State pays millions to track women who test negative for breast cancer

A state program that screens low-income women for breast cancer has been paying doctors and clinics $12 million a year to track women whose mammograms showed they were cancer-free.

The program – known as Every Woman Counts – stopped accepting new patients Jan. 1 because of a self-described lack of funds.

The $50 case management fees have been questioned by the Department of Finance, which says other big states don’t pay them, and the nonpartisan Legislative Analyst, which recommended eliminating them. The money saved could be used to once again offer mammograms to women who qualify for the program.

“It was troublesome to us when we learned how much money was going in to that,” said Lisa Murawski, an LAO analyst.

“We have this really limited pool of funds to serve people and we aren’t able to provide as many core services as we want,” Murawski said, “so we need to just think about the funds we have and how we can best use those.”

The Every Woman Counts program provides free mammograms and cervical exams for low-income women and has faced increasing demand for screenings, but has been unable to keep up with costs. The program’s budget comes primarily from tobacco taxes, which have steadily declined as fewer people smoke.

Last year the program had to ask the Legislature for a $14 million augmentation to its budget, which prompted Governor Arnold Schwarzenegger to freeze all new enrollment to the program and raise the minimum age to receive a mammogram from 40 years old to 50 years old.

The Department of Public Health, which manages the program, opposes the elimination of the case management fees. But as a cost containment measure, the department has recommended a tiered payment system that would lower the $50 case management fee on normal mammograms to $10. The proposal would save an estimated $9.8 million.

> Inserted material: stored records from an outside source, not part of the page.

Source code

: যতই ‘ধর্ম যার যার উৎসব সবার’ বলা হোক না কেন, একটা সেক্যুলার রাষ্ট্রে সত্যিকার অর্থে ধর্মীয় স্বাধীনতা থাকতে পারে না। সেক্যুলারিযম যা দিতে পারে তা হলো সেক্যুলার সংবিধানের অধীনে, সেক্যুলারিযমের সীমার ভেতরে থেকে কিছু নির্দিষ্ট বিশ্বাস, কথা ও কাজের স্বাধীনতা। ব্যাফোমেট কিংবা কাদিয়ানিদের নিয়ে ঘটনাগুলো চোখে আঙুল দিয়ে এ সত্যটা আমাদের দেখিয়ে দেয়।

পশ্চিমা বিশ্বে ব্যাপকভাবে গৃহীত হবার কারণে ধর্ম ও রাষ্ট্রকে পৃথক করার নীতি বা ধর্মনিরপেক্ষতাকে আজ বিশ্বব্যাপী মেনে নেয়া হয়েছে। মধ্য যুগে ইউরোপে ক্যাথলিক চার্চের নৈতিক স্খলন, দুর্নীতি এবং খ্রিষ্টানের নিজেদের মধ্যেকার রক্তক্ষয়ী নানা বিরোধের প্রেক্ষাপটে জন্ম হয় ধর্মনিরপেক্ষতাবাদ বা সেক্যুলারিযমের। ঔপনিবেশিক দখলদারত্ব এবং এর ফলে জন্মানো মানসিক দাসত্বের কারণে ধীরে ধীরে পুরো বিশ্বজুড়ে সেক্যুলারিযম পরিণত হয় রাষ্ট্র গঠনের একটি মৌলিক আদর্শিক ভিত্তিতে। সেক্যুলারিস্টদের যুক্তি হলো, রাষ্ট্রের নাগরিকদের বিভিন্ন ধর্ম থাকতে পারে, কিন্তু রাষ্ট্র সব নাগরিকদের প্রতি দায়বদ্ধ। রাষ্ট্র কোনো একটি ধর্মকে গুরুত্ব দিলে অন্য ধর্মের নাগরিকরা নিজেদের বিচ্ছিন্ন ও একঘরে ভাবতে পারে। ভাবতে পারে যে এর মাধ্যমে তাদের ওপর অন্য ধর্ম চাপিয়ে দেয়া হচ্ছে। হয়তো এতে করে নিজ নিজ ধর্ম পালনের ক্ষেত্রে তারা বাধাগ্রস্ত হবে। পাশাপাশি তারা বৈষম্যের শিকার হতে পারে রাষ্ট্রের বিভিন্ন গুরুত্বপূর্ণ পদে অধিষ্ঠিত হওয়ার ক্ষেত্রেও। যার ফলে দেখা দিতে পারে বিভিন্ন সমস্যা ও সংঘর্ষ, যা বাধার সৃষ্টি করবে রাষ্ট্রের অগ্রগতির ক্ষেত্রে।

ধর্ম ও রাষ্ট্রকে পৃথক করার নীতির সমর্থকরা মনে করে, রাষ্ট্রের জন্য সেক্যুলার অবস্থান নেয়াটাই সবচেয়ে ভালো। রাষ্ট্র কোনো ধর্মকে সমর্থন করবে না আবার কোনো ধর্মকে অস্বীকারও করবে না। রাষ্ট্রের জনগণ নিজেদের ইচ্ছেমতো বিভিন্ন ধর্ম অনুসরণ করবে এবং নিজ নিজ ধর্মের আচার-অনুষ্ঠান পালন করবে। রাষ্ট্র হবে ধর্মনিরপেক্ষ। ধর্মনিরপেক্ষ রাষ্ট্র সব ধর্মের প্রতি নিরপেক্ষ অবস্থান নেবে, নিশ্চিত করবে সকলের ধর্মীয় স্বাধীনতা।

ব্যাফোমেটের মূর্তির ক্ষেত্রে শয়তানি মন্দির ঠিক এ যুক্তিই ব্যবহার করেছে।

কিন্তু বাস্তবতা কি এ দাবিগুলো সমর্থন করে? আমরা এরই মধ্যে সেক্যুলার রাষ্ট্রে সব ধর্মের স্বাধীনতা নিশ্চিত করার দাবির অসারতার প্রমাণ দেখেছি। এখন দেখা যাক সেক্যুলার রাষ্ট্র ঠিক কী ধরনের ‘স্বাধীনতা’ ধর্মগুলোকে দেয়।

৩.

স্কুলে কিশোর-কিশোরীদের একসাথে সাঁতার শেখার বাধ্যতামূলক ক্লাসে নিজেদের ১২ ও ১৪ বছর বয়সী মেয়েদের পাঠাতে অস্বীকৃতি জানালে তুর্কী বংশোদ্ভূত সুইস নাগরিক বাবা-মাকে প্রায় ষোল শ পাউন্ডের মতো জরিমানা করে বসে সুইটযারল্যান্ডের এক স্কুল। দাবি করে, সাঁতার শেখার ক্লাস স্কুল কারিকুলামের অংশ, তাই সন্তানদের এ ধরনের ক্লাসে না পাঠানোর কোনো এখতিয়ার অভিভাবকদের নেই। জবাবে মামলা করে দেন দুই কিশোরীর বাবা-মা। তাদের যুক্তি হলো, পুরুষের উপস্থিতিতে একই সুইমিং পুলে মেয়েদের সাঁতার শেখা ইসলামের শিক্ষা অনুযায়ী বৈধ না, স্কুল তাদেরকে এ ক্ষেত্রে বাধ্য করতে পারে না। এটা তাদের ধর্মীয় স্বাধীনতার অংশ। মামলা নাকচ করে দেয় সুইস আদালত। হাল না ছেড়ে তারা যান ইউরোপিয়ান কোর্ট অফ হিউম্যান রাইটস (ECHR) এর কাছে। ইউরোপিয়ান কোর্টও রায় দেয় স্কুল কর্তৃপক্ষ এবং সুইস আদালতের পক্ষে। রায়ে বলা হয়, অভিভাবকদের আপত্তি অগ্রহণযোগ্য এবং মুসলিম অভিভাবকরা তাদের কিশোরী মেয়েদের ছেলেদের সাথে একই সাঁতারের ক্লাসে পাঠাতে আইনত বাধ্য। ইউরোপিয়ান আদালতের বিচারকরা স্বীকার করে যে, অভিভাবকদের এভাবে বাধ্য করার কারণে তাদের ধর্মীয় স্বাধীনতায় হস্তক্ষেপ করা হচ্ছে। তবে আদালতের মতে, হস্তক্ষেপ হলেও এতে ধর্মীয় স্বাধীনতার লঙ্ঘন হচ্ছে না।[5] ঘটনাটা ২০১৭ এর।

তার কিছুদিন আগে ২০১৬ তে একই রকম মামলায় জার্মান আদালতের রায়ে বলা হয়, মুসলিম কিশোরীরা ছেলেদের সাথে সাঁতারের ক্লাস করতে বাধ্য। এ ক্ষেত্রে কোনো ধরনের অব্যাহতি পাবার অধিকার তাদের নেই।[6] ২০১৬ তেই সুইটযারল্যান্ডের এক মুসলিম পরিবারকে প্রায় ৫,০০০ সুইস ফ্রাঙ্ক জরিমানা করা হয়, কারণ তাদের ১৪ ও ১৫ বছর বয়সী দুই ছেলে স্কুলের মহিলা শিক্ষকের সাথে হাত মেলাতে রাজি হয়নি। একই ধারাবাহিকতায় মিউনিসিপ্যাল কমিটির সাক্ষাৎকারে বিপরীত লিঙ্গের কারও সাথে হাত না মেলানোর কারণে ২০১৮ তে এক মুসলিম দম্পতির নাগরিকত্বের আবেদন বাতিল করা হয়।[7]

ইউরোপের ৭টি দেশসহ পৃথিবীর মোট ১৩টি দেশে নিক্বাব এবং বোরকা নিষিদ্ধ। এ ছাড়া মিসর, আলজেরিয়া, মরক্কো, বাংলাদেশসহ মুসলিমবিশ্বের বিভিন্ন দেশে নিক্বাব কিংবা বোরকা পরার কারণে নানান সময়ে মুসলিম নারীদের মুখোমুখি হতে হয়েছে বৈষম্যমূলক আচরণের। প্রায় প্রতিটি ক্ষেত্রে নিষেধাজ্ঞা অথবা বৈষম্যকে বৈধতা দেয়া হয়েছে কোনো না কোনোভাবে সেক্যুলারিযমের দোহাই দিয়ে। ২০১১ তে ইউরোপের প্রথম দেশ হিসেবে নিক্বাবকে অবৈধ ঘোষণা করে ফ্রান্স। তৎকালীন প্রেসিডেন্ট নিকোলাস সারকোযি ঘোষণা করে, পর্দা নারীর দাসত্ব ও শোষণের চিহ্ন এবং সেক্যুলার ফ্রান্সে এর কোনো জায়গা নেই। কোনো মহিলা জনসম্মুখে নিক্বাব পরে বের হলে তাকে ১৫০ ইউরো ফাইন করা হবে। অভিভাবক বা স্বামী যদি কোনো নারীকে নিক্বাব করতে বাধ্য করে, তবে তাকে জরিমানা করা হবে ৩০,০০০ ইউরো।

Case management fees cover the follow up costs after a mammogram—phone calls, referrals for abnormal findings, and data collection on the women screened.

The Legislative Analyst recommends abolishing fees for case management on normal mammograms all together, since a normal mammogram follow up only requires notifying the patient of her test results.

But Al Lundeen, a spokesman for the Department of Public Health, said the department believes that some follow up is necessary even in cases where a woman tests negative for cancer “to document complete cancer screening and diagnosis.”

In a review of the EWC program in May, the Department of Finance found that case management costs were increasing faster than clinical costs of mammograms. Since 2004, case management costs have increased 38 percent, while the cost of providing mammograms has only grown by 18 percent.

According to Lundeen, case management fees have increased faster than mammogram costs because of implementation of a computerized reporting system managed by UC San Francisco. According to Lundeen, the system has enabled providers to more accurately bill for services.

Although the department could reduce or eliminate the fees on its own, Lundeen said the department will not make any changes until the Legislature approves a budget and acts on the department’s recommendations.